(Exercise)
Write the next part of the newsletter tribute to Piermario Ciani below, picking up after its final sentence.

(Extracted text)
Giap/digest # 35 - A Tribute to Piermario Ciani - 25 September 2006
As announced in the previous newsletter, we're celebrating our older brother Piermario Ciani (1951-2006), one of the founders of the Luther Blissett Project, as well as one of the most important (albeit invisible) artists - what an inadequate word - to ever come out of the Italian underground scene.
But first of all, please watch the video on the right.
You're going to see both Luther Blissett the multiple name and Luther Blissett the soccer player prominently featured @ "Fantasy Football League - Euro 2004", a British TV show on ITV, 29 June 2004. Duration: 07:25. To say the least, this clip demonstrates how we have impacted on popular culture in Britain. There's a moment in which Luther takes a book out of his pocket. It's a copy of Totò, Peppino e la guerra psichica, a Blissett anthology published in '96 by AAA (Piermario's own little publishing house), frontcover and layout designed by Piermario himself.
A TRIBUTE TO PIERMARIO CIANI
1. Farewell to Piermario - by Wu Ming, July 3, 2006
2. Comments on the funeral - by Wu Ming 1
3. Pier Ciani, the master of cultural guerrilla warfare - by Wu Ming 1, August 9, 2006
4. Mind Invaders & TRAX - An excerpt from Luther Blissett's book Mind Invaders, 1995
[All texts translated from the Italian by JDR]
A FEW MORE THINGS
1. Video. The Disney Trap: How Copyright Steals Our Stories
2. Video. Cary Grant's Style as Revealed by Valentin Spirik's Experimental Edit of His Girl Friday
FAREWELL TO PIERMARIO
July 3, 2006
We found out about it a few minutes ago, through a brief and desperate email from Vittore Baroni.
After months of struggle and treatment, last night an insidious illness cut short the hypersynaptic life of Piermario Ciani.

(Record extracts)

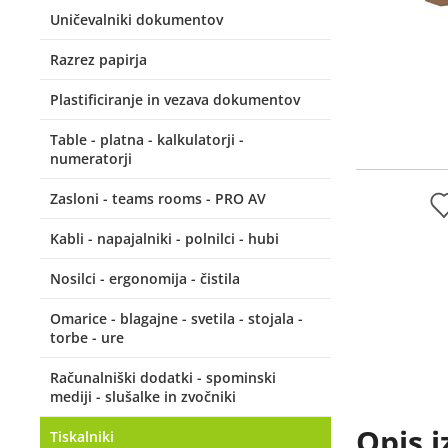
Uničevalniki dokumentov
Razrez papirja
Plastificiranje in vezava dokumentov
Table - platna - kalkulatorji -
numeratorji
Zasloni - teams rooms - PRO AV
Kabli - napajalniki - polnilci - hubi
Nosilci - ergonomija - čistila
Omarice - blagajne - svetila - stojala -
torbe - ure
Računalniški dodatki - spominski
mediji - slušalke in zvočniki
Opis i
Tiskalniki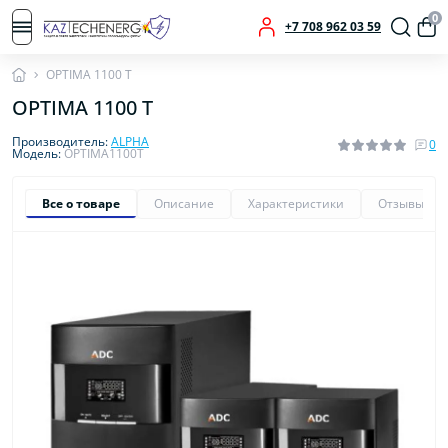
0
+7 708 962 03 59
OPTIMA 1100 T
OPTIMA 1100 T
Производитель:
ALPHA
0
Модель:
OPTIMA1100T
Все о товаре
Описание
Характеристики
Отзывы
0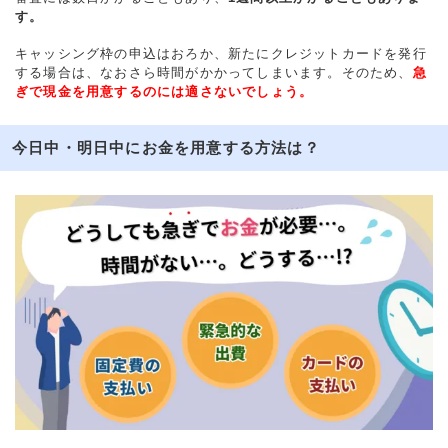
す。
キャッシング枠の申込はおろか、新たにクレジットカードを発行
する場合は、なおさら時間がかかってしまいます。そのため、
急
ぎで現金を用意するのには適さないでしょう。
今日中・明日中にお金を用意する方法は？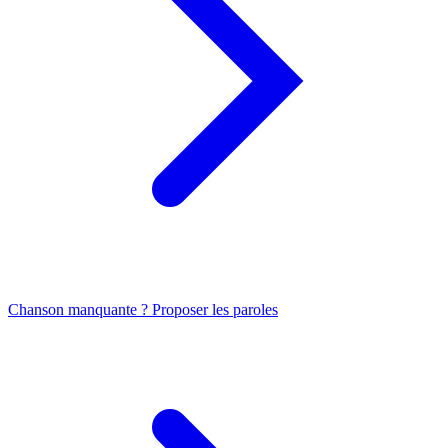
Chanson manquante ? Proposer les paroles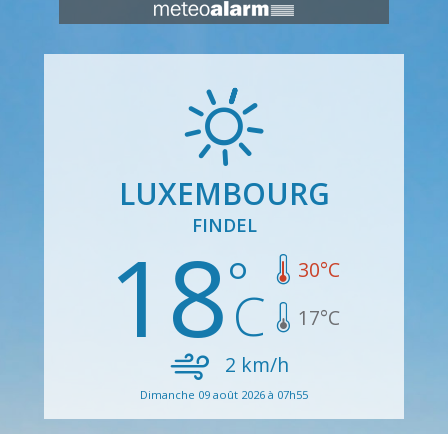
LUXEMBOURG
FINDEL
18
30
°C
17
°C
2
km/h
Dimanche 09 août 2026 à 07h55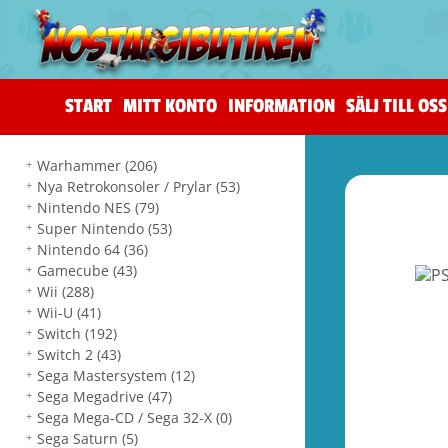
START
MITT KONTO
INFORMATION
SÄLJ TILL OSS
Warhammer
(206)
Nya Retrokonsoler / Prylar
(53)
Nintendo NES
(79)
Super Nintendo
(53)
Nintendo 64
(36)
Gamecube
(43)
Wii
(288)
Wii-U
(41)
Switch
(192)
Switch 2
(43)
Sega Mastersystem
(12)
Sega Megadrive
(47)
Sega Mega-CD / Sega 32-X
(0)
Sega Saturn
(5)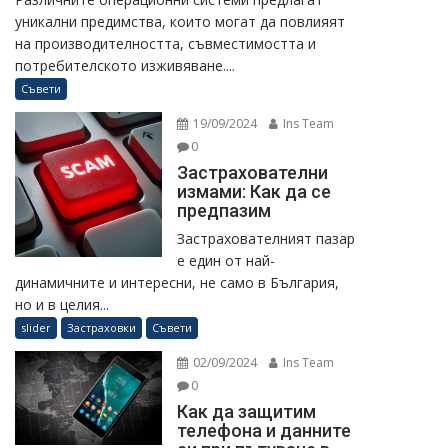
уникални предимства, които могат да повлияят
на производителността, съвместимостта и
потребителското изживяване....
Съвети
19/09/2024
Ins Team
0
Застрахователни
измами: Как да се
предпазим
Застрахователният пазар
е един от най-
динамичните и интересни, не само в България,
но и в целия...
slider
Застраховки
Съвети
02/09/2024
Ins Team
0
Как да защитим
телефона и данните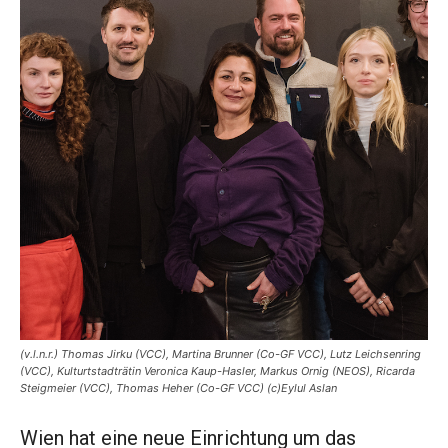
(v.l.n.r.) Thomas Jirku (VCC), Martina Brunner (Co-GF VCC), Lutz Leichsenring
(VCC), Kulturtstadträtin Veronica Kaup-Hasler, Markus Ornig (NEOS), Ricarda
Steigmeier (VCC), Thomas Heher (Co-GF VCC) (c)Eylul Aslan
Wien hat eine neue Einrichtung um das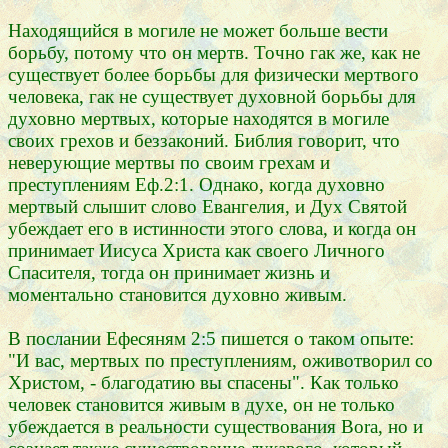
Находящийся в могиле не может больше вести
борьбу, потому что он мертв. Точно гак же, как не
существует более борьбы для физически мертвого
человека, гак не существует духовной борьбы для
духовно мертвых, которые находятся в могиле
своих грехов и беззаконий. Библия говорит, что
неверующие мертвы по своим грехам и
преступлениям Еф.2:1. Однако, когда духовно
мертвый слышит слово Евангелия, и Дух Святой
убеждает его в истинности этого слова, и когда он
принимает Иисуса Христа как своего Личного
Спасителя, тогда он принимает жизнь и
моментально становится духовно живым.
В послании Ефесяням 2:5 пишется о таком опыте:
"И вас, мертвых по преступлениям, оживотворил со
Христом, - благодатию вы спасены". Как только
человек становится живым в духе, он не только
убеждается в реальности существования Bora, но и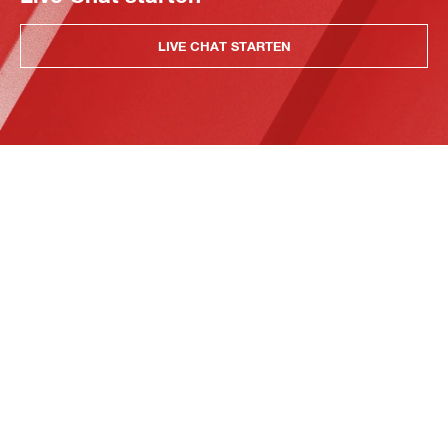
LIVE CHAT STARTEN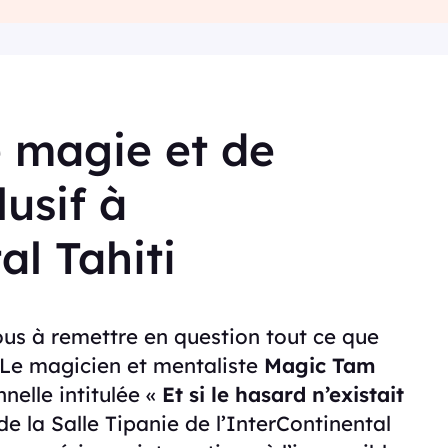
 magie et de
usif à
al Tahiti
us à remettre en question tout ce que
! Le magicien et mentaliste
Magic Tam
nelle intitulée «
Et si le hasard n’existait
de la Salle Tipanie de l’InterContinental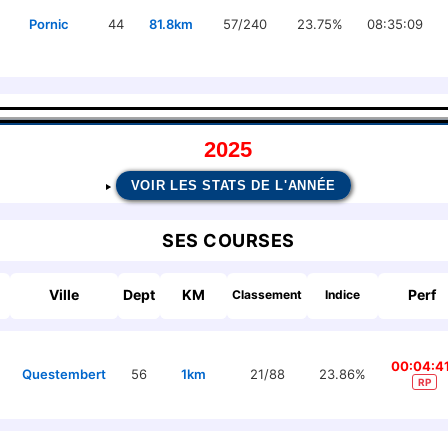
Pornic
44
81.8km
57/240
23.75%
08:35:09
2025
VOIR LES STATS DE L'ANNÉE
SES COURSES
Ville
Dept
KM
Perf
Classement
Indice
00:04:4
Questembert
56
1km
21/88
23.86%
RP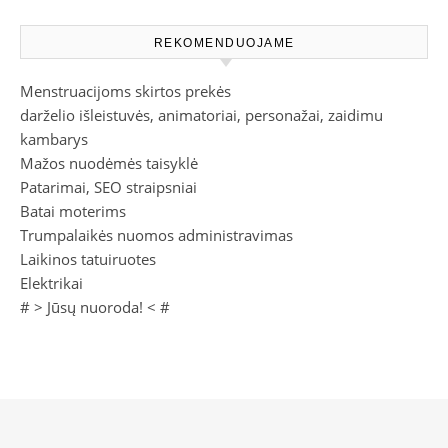
REKOMENDUOJAME
Menstruacijoms skirtos prekės
darželio išleistuvės, animatoriai, personažai, zaidimu
kambarys
Mažos nuodėmės taisyklė
Patarimai, SEO straipsniai
Batai moterims
Trumpalaikės nuomos administravimas
Laikinos tatuiruotes
Elektrikai
# >
Jūsų nuoroda!
< #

(Result for this task)
Piermario was a photographer, a graphic and mail artist, a privileged witness to the adventure of the Italian punk movement; front man of the virtual rock band Mind Invaders (later to become a multiple pseudonym); integral part of the Luther Blissett Project and, before then, of many other networking projects from which LB was inspired (especially TRAX, Stickerman). He was the creator of the Luther Blissett stickers that covered the walls of Italian cities during the last decade. He was one of the plotters behind the famous "Chi l'ha visto?" [Who's seen them?] TV show hoax of 1995 and also the various pranks that marked the Venice biennale of the same year (especially Loota, the monkey painter). He was founder (along with Vittore Baroni) of the AAA publishing house and the main organizer of the annual "Stazione Topolò-Postaja Topolove" festival.
Piermario was 55 years old. In 2000 he published a sort of autobiography/anthology/book-object called Piermario Ciani. Dal Great Complotto a Luther Blissett [Piermario Ciani – from the Great Conspiracy to Luther Blissett], published by AAA edizioni and Juliet Art Magazine. As a joke he came up with the alternative title: "My First Fifty years." Unfortunately, there will be no second fifty.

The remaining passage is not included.